Tribune commune
Depuis la fin de l’année 2020, plusieurs journalistes ont été, sont et seront empêchés par la police, sur « ordre de la préfecture », de couvrir les opérations d’évacuations des camps de migrants à Calais, Coquelles et Grande-Synthe. A la suite de ces entraves, deux d’entre eux ont décidé de déposer un référé-liberté afin que la justice enjoigne les préfectures du Nord et du Pas-de-Calais à laisser la presse travailler sereinement lors de ces opérations.
Le Tribunal administratif de Lille a rejeté leur recours le 5 janvier dernier, au motif d’une “absence d’urgence” caractérisée, arguant que les interventions de la force publique visant à démanteler les camps de migrants étaient terminées et que ces journalistes ne pouvaient prouver leur volonté d’en couvrir de suivantes.
Or, Monsieur Tournaire, sous-préfet de Calais, a indiqué lors de l’audience puis confirmé en interview que des interventions similaires sont réalisées « toutes les 48 heures » au titre de la flagrance (et ce dès le matin du 5 janvier, confirmées par les bénévoles de Human Rights Observers à Calais, puis d’autres, comme l’attestent les travaux de nombreux journalistes sur place). Même si elles ne sont, en amont, jamais annoncées.
En évacuant cette requête, au motif d’une absence d’urgence, le Tribunal administratif de Lille n’a pas tiré les conclusions des propos tenus par les représentants de l’État. Il s’est bien gardé d’apporter un éclairage juridique sur le fond et sur un sujet d’une importance capitale : les atteintes répétées et systématiques des Préfectures du Nord et du Pas-de- Calais à la liberté d’informer sur les actions de l’État dans le Calaisis et à Grande-Synthe. Auraient alors été mis en balance le droit fondamental à la sécurité prôné par l’État, et la liberté fondamentale d’informer, socle essentiel d’une démocratie.
Il y a pourtant urgence, car il est important pour les journalistes de pouvoir travailler sans avoir à prévenir en amont les autorités. Il est également urgent, pour la justice, de protéger cette capacité en tant que journalistes de rapporter et d’analyser les actions et méthodes d’action des pouvoirs publics.

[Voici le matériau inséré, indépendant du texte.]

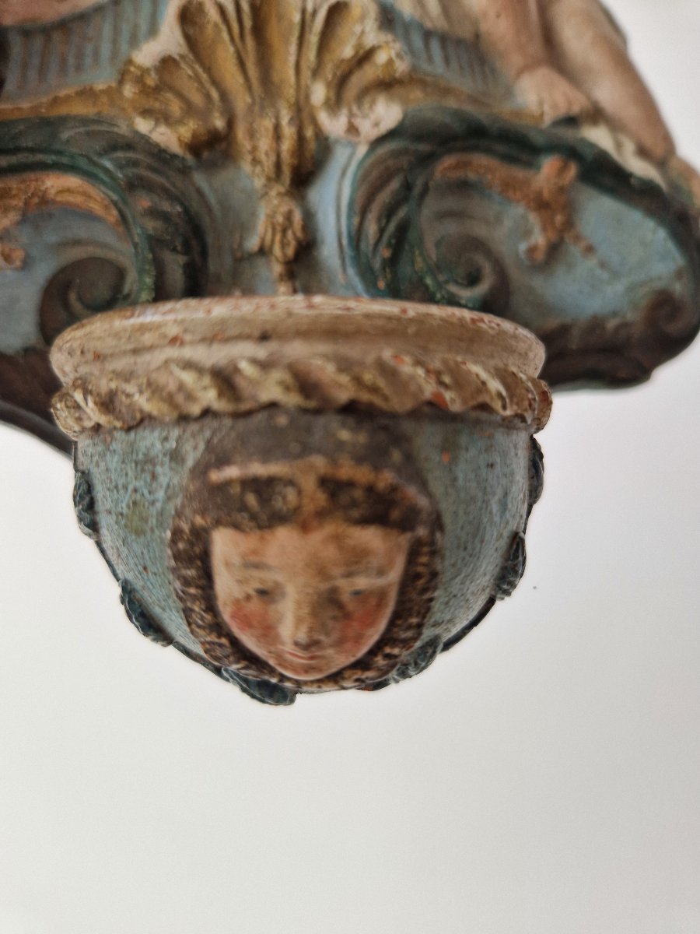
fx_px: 620
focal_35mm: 23
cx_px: 350
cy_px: 467
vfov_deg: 73.9
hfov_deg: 58.9
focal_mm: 5.4
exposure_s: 1/100
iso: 50
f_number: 1.8
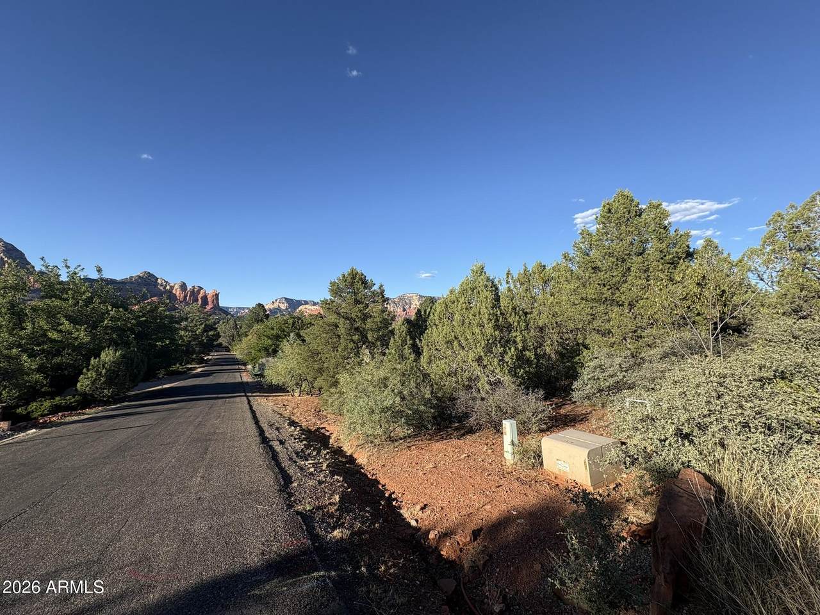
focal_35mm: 14
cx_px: 410
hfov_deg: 102.1
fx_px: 332
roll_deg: -1.3
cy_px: 308
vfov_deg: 85.7
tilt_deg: +4.3
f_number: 2.2
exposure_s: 1/1160
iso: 40
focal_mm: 2.22
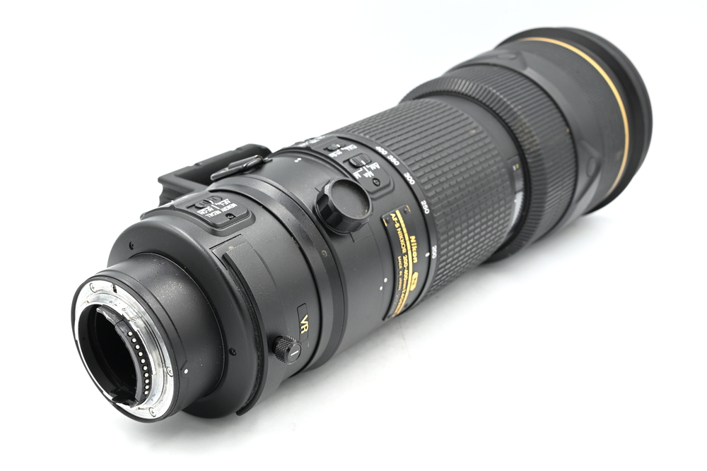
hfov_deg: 42.7
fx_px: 903
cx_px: 354
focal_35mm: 46
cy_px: 236
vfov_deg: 29.3
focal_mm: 46
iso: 200
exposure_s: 1/15
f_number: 14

C’est donc, communément et avec le concours de plusieurs confrères et consoeurs entravés dans leur travail ces dernières semaines, que ces deux journalistes ont décidé de faire appel devant le Conseil d’Etat.
Nous, Sociétés Des Journalistes, rédactions, collectifs et syndicats, apportons notre soutien à leur requête et demandons à l’Etat de faire cesser ces atteintes à l’information.
Signataires : SNJ National, SNJ-CGT, SDJ de TF1, SDJ de Paris Match, SRM du Monde, SJP de Libération, SDJ de Mediapart, SDJ d’Arte, SDJ du Figaro, SDJ de l’Humanité, SDJ de TV5MONDE, SDJ de RFI, SDJ de Premières Lignes, SDR de l’Obs, SDJ de Radio France, SDJ d’Arrêt sur Images, SDJ de RMC, SDJ de Public Sénat, SDJ de Midi Libre, SDJ de France 2, SDJ de France 3 National, SDJ de la Tribune, SDR du Point, SDJ de Télérama, SDJ de BFMTV, SDJ franceinfoTV, SDJ du Média TV, SDJ de NRJ, SDJ d’Europe 1, SDJ des Echos, SDJ de RTL, SDJ de Challenges, SDJ de Courrier International, SDJ de France 24, SDJ de Marianne, SDJ de LCP, SDJ du JDD.